* [Blocco di testo]
La voce degli artisti non va commentata motu proprio, finalizzando l’analisi a sostegno di un mantra che da mesi martella sulla testa dei genitori e della scuola, rei di non avere fatto psicoterapia da piccoli o corsi su come si diventa bravi genitori, magari online, o seguendo i nuovi “guru psichiatri” che dalle reti televisive indottrinano il “popolino ebete”.
Un artista va sentito con il cuore, come quando si guarda un tramonto. Un artista ci regala con la sua arte momenti estremamente intimi, in cui la nostra storia coabita la sua, mantenendo il giusto rispetto e la giusta riservatezza. Un artista non si chiede cosa proverai, se capirai il suo messaggio, se tradurrai le sue parole… con le tue. Ti dà l’occasione di rivederti specchiato nella sua metafora artistica e per un istante tu sarai nudo, occhi pieni di meraviglia, con il cuore che batte forte in un intenso attimo di innamoramento.

* [Record da usare]
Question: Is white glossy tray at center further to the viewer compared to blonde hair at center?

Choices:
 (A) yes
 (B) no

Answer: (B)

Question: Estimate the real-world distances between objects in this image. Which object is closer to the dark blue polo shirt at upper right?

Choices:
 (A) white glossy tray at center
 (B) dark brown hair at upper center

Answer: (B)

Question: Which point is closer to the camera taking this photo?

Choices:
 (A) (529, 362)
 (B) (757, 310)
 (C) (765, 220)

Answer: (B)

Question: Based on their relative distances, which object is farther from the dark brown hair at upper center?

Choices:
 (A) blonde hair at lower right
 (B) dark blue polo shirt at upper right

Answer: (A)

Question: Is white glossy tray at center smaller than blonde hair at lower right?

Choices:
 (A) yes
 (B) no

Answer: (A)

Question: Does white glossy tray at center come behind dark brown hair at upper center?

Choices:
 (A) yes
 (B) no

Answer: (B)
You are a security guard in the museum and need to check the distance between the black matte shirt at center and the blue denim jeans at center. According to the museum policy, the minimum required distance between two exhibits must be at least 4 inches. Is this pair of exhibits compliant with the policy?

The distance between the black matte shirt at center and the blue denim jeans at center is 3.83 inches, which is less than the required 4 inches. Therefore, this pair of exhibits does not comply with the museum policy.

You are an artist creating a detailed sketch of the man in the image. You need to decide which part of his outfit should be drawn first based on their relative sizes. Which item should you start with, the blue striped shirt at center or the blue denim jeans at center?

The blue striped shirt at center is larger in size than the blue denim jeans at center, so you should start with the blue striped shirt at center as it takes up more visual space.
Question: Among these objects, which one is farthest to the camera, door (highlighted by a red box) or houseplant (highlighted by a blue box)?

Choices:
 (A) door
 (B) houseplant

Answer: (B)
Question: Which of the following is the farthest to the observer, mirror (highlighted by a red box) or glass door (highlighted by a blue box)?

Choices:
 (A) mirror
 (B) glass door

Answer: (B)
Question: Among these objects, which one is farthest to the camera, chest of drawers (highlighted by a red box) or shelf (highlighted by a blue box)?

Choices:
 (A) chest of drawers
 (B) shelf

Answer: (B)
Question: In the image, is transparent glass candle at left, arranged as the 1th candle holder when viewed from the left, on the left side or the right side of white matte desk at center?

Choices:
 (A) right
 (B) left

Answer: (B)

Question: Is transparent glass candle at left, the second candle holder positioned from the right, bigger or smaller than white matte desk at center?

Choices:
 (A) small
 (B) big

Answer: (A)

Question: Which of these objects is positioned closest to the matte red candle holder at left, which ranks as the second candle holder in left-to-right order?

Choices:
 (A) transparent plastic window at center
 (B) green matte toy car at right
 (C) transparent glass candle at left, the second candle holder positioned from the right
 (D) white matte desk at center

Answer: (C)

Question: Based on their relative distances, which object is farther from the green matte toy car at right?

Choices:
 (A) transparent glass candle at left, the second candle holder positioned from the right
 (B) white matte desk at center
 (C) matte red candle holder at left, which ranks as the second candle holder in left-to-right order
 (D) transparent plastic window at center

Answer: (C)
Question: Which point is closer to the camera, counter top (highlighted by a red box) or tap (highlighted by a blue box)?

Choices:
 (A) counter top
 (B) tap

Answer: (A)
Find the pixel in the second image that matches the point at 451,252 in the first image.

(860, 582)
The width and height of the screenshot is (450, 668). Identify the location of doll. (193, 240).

* [Esercizi da svolgere]
(A) Secondo il testo sugli artisti, come va sentito un artista?
(B) Riscrivi i record dall'inizio fino alla riga che contiene "Question: Is white glossy tray at center smaller", compresa, sostituendo "dark brown hair" con "black hair" e lasciando invariato tutto il resto.

* [Soluzioni degli esercizi]
(A) Con il cuore, come quando si guarda un tramonto.

(B)
Question: Is white glossy tray at center further to the viewer compared to blonde hair at center?

Choices:
 (A) yes
 (B) no

Answer: (B)

Question: Estimate the real-world distances between objects in this image. Which object is closer to the dark blue polo shirt at upper right?

Choices:
 (A) white glossy tray at center
 (B) black hair at upper center

Answer: (B)

Question: Which point is closer to the camera taking this photo?

Choices:
 (A) (529, 362)
 (B) (757, 310)
 (C) (765, 220)

Answer: (B)

Question: Based on their relative distances, which object is farther from the black hair at upper center?

Choices:
 (A) blonde hair at lower right
 (B) dark blue polo shirt at upper right

Answer: (A)

Question: Is white glossy tray at center smaller than blonde hair at lower right?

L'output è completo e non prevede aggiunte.